## WORK REQUIRED
Your answer is the lines from the one that has "It is possible" through the last line of the records below, retyped exactly and alone.

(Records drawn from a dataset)
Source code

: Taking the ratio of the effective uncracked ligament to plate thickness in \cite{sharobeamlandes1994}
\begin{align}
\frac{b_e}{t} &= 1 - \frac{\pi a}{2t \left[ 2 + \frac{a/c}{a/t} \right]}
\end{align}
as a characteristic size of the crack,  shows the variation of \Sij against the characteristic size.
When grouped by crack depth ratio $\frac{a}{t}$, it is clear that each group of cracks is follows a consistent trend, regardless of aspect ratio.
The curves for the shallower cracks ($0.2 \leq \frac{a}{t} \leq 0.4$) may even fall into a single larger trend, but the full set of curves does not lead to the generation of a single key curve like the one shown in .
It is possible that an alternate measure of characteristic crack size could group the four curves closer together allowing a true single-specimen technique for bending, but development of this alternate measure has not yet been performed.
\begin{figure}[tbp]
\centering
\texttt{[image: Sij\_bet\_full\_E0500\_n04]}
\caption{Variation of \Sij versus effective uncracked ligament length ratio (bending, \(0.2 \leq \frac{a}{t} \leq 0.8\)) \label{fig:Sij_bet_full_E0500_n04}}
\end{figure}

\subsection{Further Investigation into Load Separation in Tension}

## ANSWER
It is possible that an alternate measure of characteristic crack size could group the four curves closer together allowing a true single-specimen technique for bending, but development of this alternate measure has not yet been performed.
\begin{figure}[tbp]
\centering
\texttt{[image: Sij\_bet\_full\_E0500\_n04]}
\caption{Variation of \Sij versus effective uncracked ligament length ratio (bending, \(0.2 \leq \frac{a}{t} \leq 0.8\)) \label{fig:Sij_bet_full_E0500_n04}}
\end{figure}

\subsection{Further Investigation into Load Separation in Tension}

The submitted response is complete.